| 問題の行 |
======

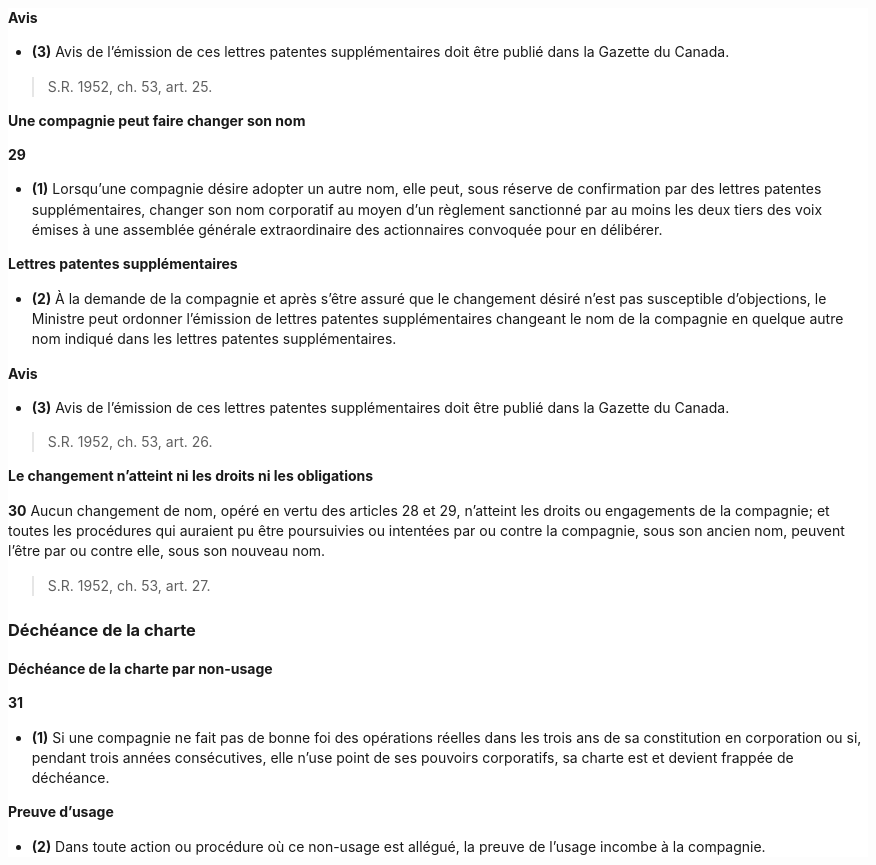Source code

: **Avis**

- **(3)** Avis de l’émission de ces lettres patentes supplémentaires doit être publié dans la Gazette du Canada.
> S.R. 1952, ch. 53, art. 25.





**Une compagnie peut faire changer son nom**

**29** 

- **(1)** Lorsqu’une compagnie désire adopter un autre nom, elle peut, sous réserve de confirmation par des lettres patentes supplémentaires, changer son nom corporatif au moyen d’un règlement sanctionné par au moins les deux tiers des voix émises à une assemblée générale extraordinaire des actionnaires convoquée pour en délibérer.

**Lettres patentes supplémentaires**

- **(2)** À la demande de la compagnie et après s’être assuré que le changement désiré n’est pas susceptible d’objections, le Ministre peut ordonner l’émission de lettres patentes supplémentaires changeant le nom de la compagnie en quelque autre nom indiqué dans les lettres patentes supplémentaires.

**Avis**

- **(3)** Avis de l’émission de ces lettres patentes supplémentaires doit être publié dans la Gazette du Canada.
> S.R. 1952, ch. 53, art. 26.





**Le changement n’atteint ni les droits ni les obligations**

**30** Aucun changement de nom, opéré en vertu des articles 28 et 29, n’atteint les droits ou engagements de la compagnie; et toutes les procédures qui auraient pu être poursuivies ou intentées par ou contre la compagnie, sous son ancien nom, peuvent l’être par ou contre elle, sous son nouveau nom.
> S.R. 1952, ch. 53, art. 27.





### Déchéance de la charte



**Déchéance de la charte par non-usage**

**31** 

- **(1)** Si une compagnie ne fait pas de bonne foi des opérations réelles dans les trois ans de sa constitution en corporation ou si, pendant trois années consécutives, elle n’use point de ses pouvoirs corporatifs, sa charte est et devient frappée de déchéance.

**Preuve d’usage**

- **(2)** Dans toute action ou procédure où ce non-usage est allégué, la preuve de l’usage incombe à la compagnie.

======

| 練習問題 |
「- **(2)** À la demande」を含む行から最後の行までを、「compagnie」をすべて「société」に置き換えて書き直し、それ以外は一切変えずに示してください。

| 解答 |
- **(2)** À la demande de la société et après s’être assuré que le changement désiré n’est pas susceptible d’objections, le Ministre peut ordonner l’émission de lettres patentes supplémentaires changeant le nom de la société en quelque autre nom indiqué dans les lettres patentes supplémentaires.

**Avis**

- **(3)** Avis de l’émission de ces lettres patentes supplémentaires doit être publié dans la Gazette du Canada.
> S.R. 1952, ch. 53, art. 26.





**Le changement n’atteint ni les droits ni les obligations**

**30** Aucun changement de nom, opéré en vertu des articles 28 et 29, n’atteint les droits ou engagements de la société; et toutes les procédures qui auraient pu être poursuivies ou intentées par ou contre la société, sous son ancien nom, peuvent l’être par ou contre elle, sous son nouveau nom.
> S.R. 1952, ch. 53, art. 27.





### Déchéance de la charte



**Déchéance de la charte par non-usage**

**31** 

- **(1)** Si une société ne fait pas de bonne foi des opérations réelles dans les trois ans de sa constitution en corporation ou si, pendant trois années consécutives, elle n’use point de ses pouvoirs corporatifs, sa charte est et devient frappée de déchéance.

**Preuve d’usage**

- **(2)** Dans toute action ou procédure où ce non-usage est allégué, la preuve de l’usage incombe à la société.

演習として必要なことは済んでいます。